The good news is that, though this may seem a problem beyond our control, we can make a difference in our gardens and outside spaces. The best thing you can do, particularly if you live on a busy road, is to plant a hedge.

The pollutants from vehicle exhausts disperse quite quickly once they move away from a road, so trapping them near the source and at exhaust pipe level really helps.

The denser the hedge, the better it is at “catching” tiny particles on leaves — from where they are washed off by rain — so they don’t end up in our lungs.

THE BEST ANTI-POLLUTION PLANTS

The best types of hedge for trapping air pollution are conifers because their tiny needle leaves have the greatest surface area, but steer clear of rampaging Leylandii which quickly becomes a monster and sucks all available moisture out of the soil.

A better bet would be the more manageable conifer Red Western Cedar (thuja plicata).
****
- **TASK INSTRUCTIONS**
1) Write out the part of the passage on pollution-trapping hedges that opens with the words containing "THE BEST ANTI-POLLUTION" and closes with "of the soil.", copying it word for word.
2) Carry on the passage on pollution-trapping hedges, starting right after its last sentence.
The rows have no connection to the passage on pollution-trapping hedges.
****
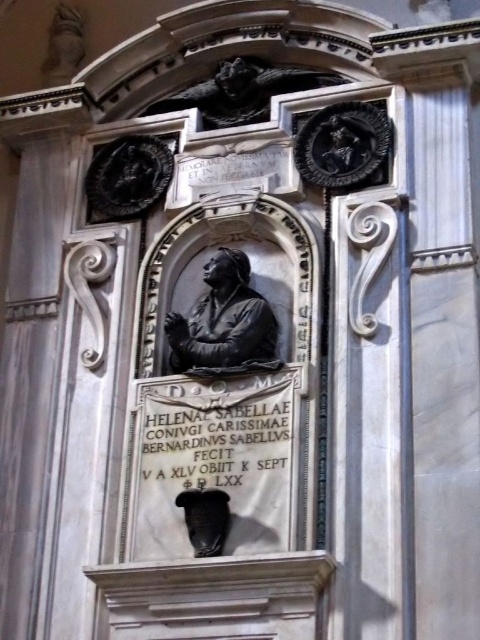
You are an art conservator examining the marble memorial plaque. You need to clean both the black stone gargoyle at upper center and the matte black bust at lower center. Which object should you clean first if you want to start with the one closer to you?

The black stone gargoyle at upper center is closer to you than the matte black bust at lower center, so you should clean the black stone gargoyle at upper center first.

You are an art conservator examining the marble memorial plaque. You need to clean both the black polished stone statue at center and the matte black bust at lower center. Which object should you start with if you want to work on the one closer to you first?

You should start with the black polished stone statue at center because it is closer to you than the matte black bust at lower center.

You are an art conservator assessing the memorial plaque. You notice the black polished stone statue at center and the black stone gargoyle at upper center. Which of these two objects is bigger in size?

The black polished stone statue at center is larger in size than the black stone gargoyle at upper center.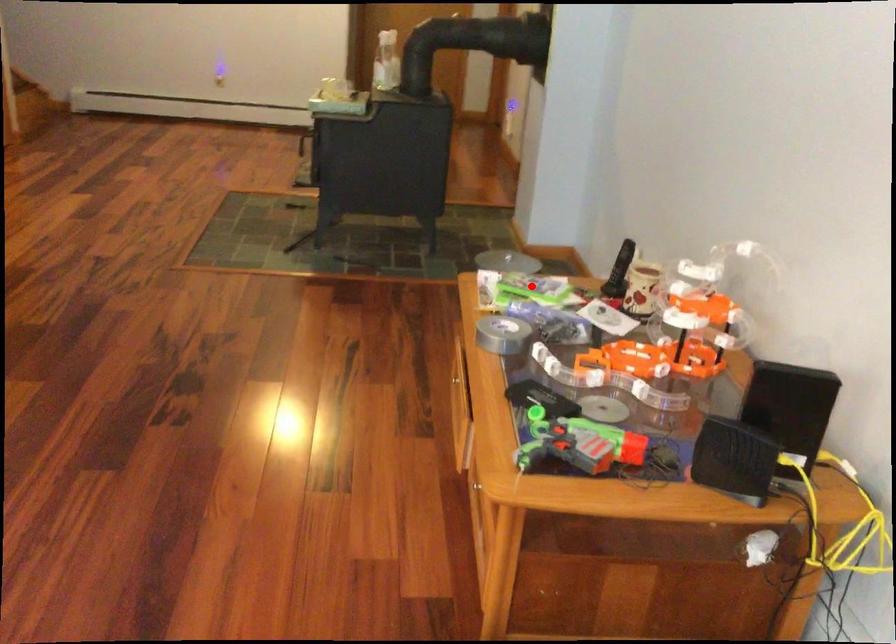
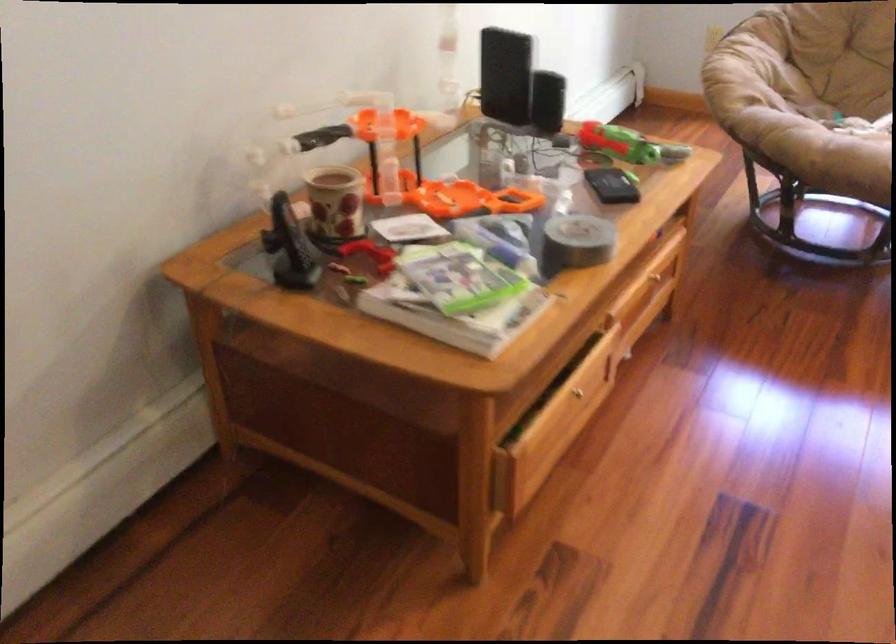
Question: I am providing you with two images of the same scene from different viewpoints. A red point is marked on the first image. At the location where the point appears in image 1, is it still visible in image 2?

Choices:
 (A) Yes
 (B) No

Answer: (A)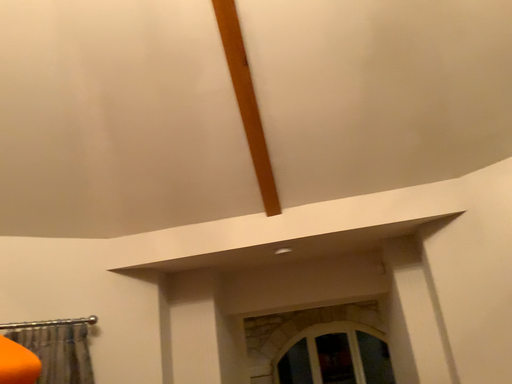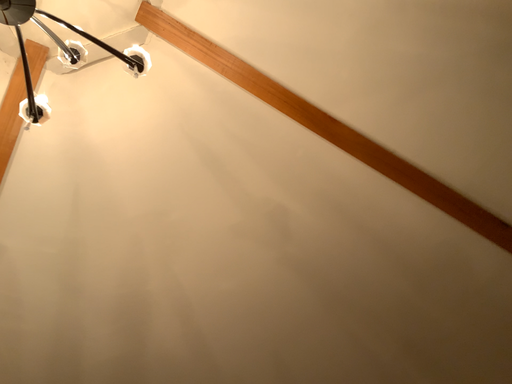
Question: How did the camera likely rotate when shooting the video?

Choices:
 (A) rotated left
 (B) rotated right

Answer: (A)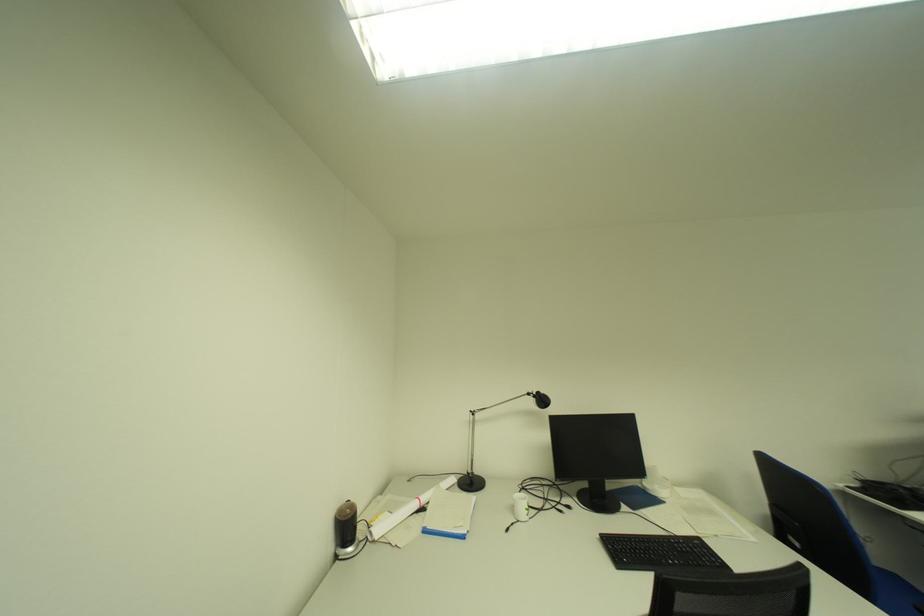
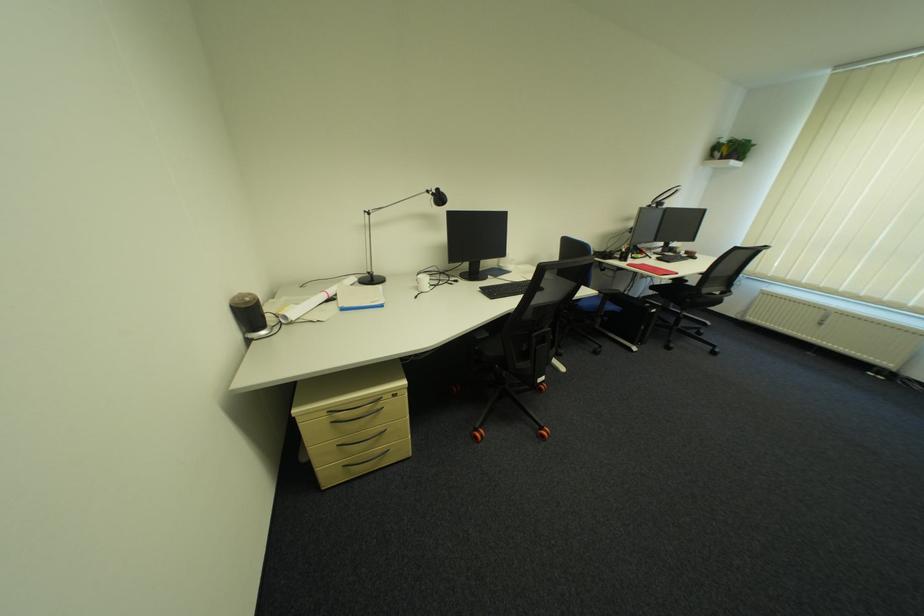
In the second image, find the point that corresponds to (544,394) in the first image.

(444, 192)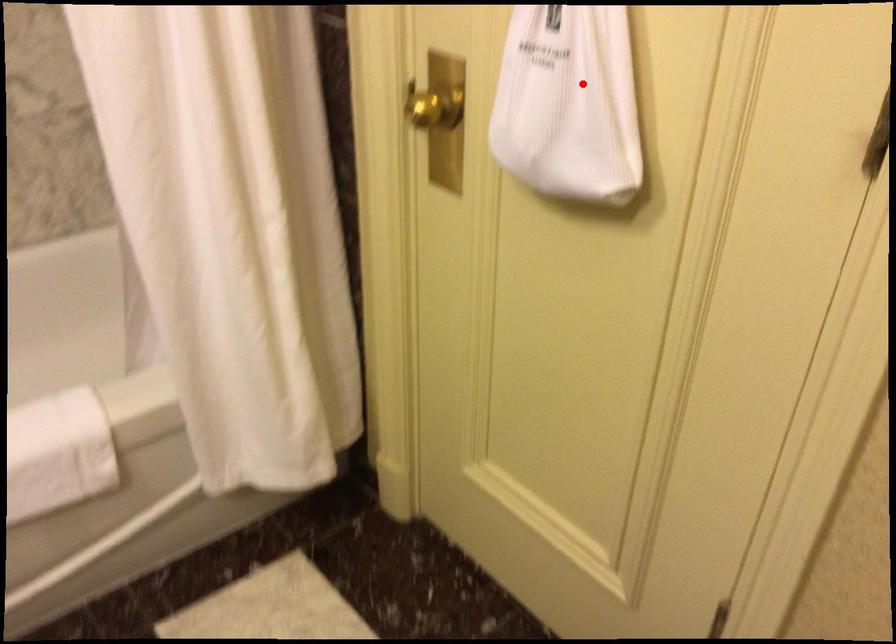
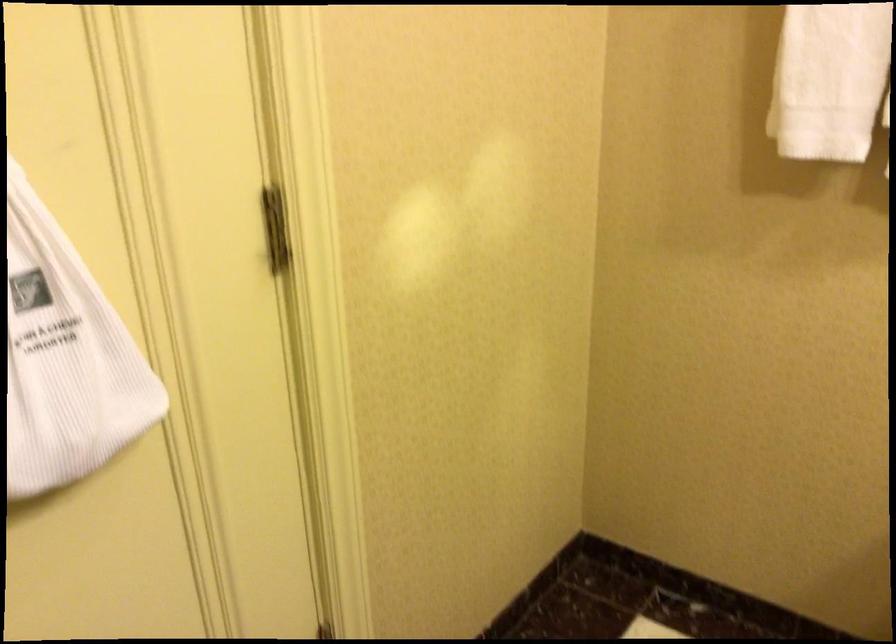
Question: I am providing you with two images of the same scene from different viewpoints. Given a red point in image1, look at the same physical point in image2. Is it:

Choices:
 (A) Closer to the viewpoint
 (B) Farther from the viewpoint

Answer: (A)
****
- **TASK RESPONSES**
1)
THE BEST ANTI-POLLUTION PLANTS

The best types of hedge for trapping air pollution are conifers because their tiny needle leaves have the greatest surface area, but steer clear of rampaging Leylandii which quickly becomes a monster and sucks all available moisture out of the soil.

2)
For a small London front garden hedge you can’t get much smarter than yew (taxus baccata). Dense, evergreen and with leaves made up of tiny soft needles, it is easily kept trimmed.

Yes, it has a reputation for being slow-growing, but if you only need three or four metres, why not splash out on some instant hedging? Hedges Direct sells 1.5 metre-high panels of ready-grown yew for just over £200 per metre-long panel.

Other good pollution-filtering instant hedges are Portuguese laurel, privet and lonicera nitida.

If you are prepared to wait for a hedge to mature, you can buy rootball or bare-root hedging plants for a fraction of the cost — we’re on the brink of bare-root season now, lasting until March, so this is a good time to do it.

WHICH TREES HELP TACKLE POLLUTION?

What about trees? We’ve all marvelled at the heroic London plane tree that seems to survive anything. They handled the soot of the Industrial Revolution and they can handle vehicle emissions today.

They “clean” themselves by shedding pollutants in their bark, which peels off regularly, giving them that beautiful camouflage effect.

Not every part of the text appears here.